Sie war eine große, stark gebaute Frau, aber von schönem Wuchse, und hatte edle Züge, ein römisches Profil und große, tiefblaue Augen, die aus dem Kopfe gleichsam herauszuspringen schienen, was an der außerordentlichen Magerkeit ihres Gesichtes lag. Die Farbe desselben war ehedem wahrscheinlich von zarter Weiße und blühend gewesen, aber jetzt war an Stelle derselben eine gelbliche Blässe getreten, während auf den Backenknochen ein brennend roter Fleck ruhte. Ihre niedrige Stirn trug zahlreiche Falten, welche sich bis an die Schläfe erstreckten, und die Augenbrauen und Wimpern waren von fast rötlicher Farbe. Eine wallende Fülle lichten Haares, stark mit Grau gemischt, aber immer so nachlässig geordnet, dass es fast unordentlich aussah, war von einem schwarzen Spitzenschleier bedeckt, welcher unter dem Kinn von einem losen Knoten zusammengehalten wurde, und ihre schmalen, purpurroten Lippen ließen die weißen, etwas vorspringenden Oberzähne, namentlich beim Sprechen, teilweise unbedeckt. Ihre Kleidung bestand aus einem Hausrocke von schwerer Seide, welcher vorn offen war; ein kostbarer Shawl ruhte auf ihren Schultern, und zwei oder drei andere lagen auf dem Sofa, auf dem sie saß. Nie habe ich sie in einer anderen Kleidung gesehen. Vor ihr stand ein Tisch mit einigen Büchern und Schreibmaterialien. Das übrige Mobiliar des Zimmers war alt und schwerfällig. Alles sah darin aus, als wenn die Bewohnerin keinen Wert auf geschmackvolle Ordnung legte. So war es auch. Die Freuden des Auges sowie jede andere Freude, hatten das unglückliche Weib für immer verlassen.

»Sie stand auf und empfing mich sehr artig. Im Lauf diesses Abende sprach sie nur wenig, aber ihr Benehmen war das einer feingebildeten Frau, und in ihren Reden zeigte sich nichts Auffallendes. Später jedoch, nachdem sie bekannter mit mir geworden war, bemerkte ich eine zunehmende Veränderung in Ton und Sprache.

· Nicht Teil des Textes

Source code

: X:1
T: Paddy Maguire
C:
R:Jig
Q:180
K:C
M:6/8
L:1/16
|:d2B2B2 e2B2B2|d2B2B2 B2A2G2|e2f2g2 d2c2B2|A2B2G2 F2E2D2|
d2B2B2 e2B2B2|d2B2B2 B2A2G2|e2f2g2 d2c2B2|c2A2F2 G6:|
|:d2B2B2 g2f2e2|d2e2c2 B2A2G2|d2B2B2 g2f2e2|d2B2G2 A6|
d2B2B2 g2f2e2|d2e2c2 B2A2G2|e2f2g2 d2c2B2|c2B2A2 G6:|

Sie stellte häufig paradoxe Behauptungen auf, welche alle Moralität über den Haufen warfen. Oft war es schwer zu erkennen, ob sie im Ernste spreche; aber häufig zeigte sich auch unverkennbar eine bittere Aufrichtigkeit in dem heftigen Tone, mit dem sie die Meinung zu verteidigen suchte, dass es eigentlich kein wirkliches Vergehen gebe. Die Spuren der entsetzlichen Erfahrungen, welche sie in Frankreich unter der Herrschaft der Guillotine gemacht hatte, zeigten sich in ihren Definitionen vom Totschlag und Mord. Ihrer Theorie zufolge konnten »die Umstände« einen so mildernden Schatten über das schreiendste Verbrechen werfen, dass der ganze Charakter desselben dadurch verändert wurde.

Sinclair schien stets auf unangenehme Weise berührt zu werden, wenn sie so wilde Behauptungen vorbrachte. Die Töchter schlichen regelmäßig davon, sobald der Tee vorüber war; und wenn die Unterhaltung eine dem Vater unangenehme Wendung nahm, pflegte er aufzustehen, im Zimmer hin und her zu gehen und der Tür näher und näher zu kommen, bis er endlich auch die Gesellschaft verließ. Ich mochte nicht gegen die Dame streiten, allein da ich mich nicht wohl vor der Schlafzeit der Kinder entfernen konnte, so war es unmöglich, Erwiderungen und selbst Einwendungen zu vermeiden. Diese ertrug sie mit großer Ruhe, meistens mit einer Miene, welche das Bewusstsein von Superiorität und Mitleid für meine hartnäckigen Vorurteile ausdrückte; allein es gab auch Momente, wenngleich selten, in denen sie von meinen Worten ergriffen und erweicht zu werden schien, seltsamerweise namentlich dann, wenn ich eine Stelle aus dem heiligen Buche zitierte, das sie scheinbar verachtete. Nicht ohne Staunen nahm ich wahr, wie tief sie zei solchen Gelegenheiten berührt wurde, und einige Augenblicke pflegte sich dann in ihren Zügen ein Ausdruck von so peinlicher Hilflosigkeit zu zeigen, dass ich sie kaum ansehen konnte. Es war jedoch nichts als Mitleid und eine gewisse Neugierde, was ich empfand, denn angezogen von ihr fühlte ich mich niemals.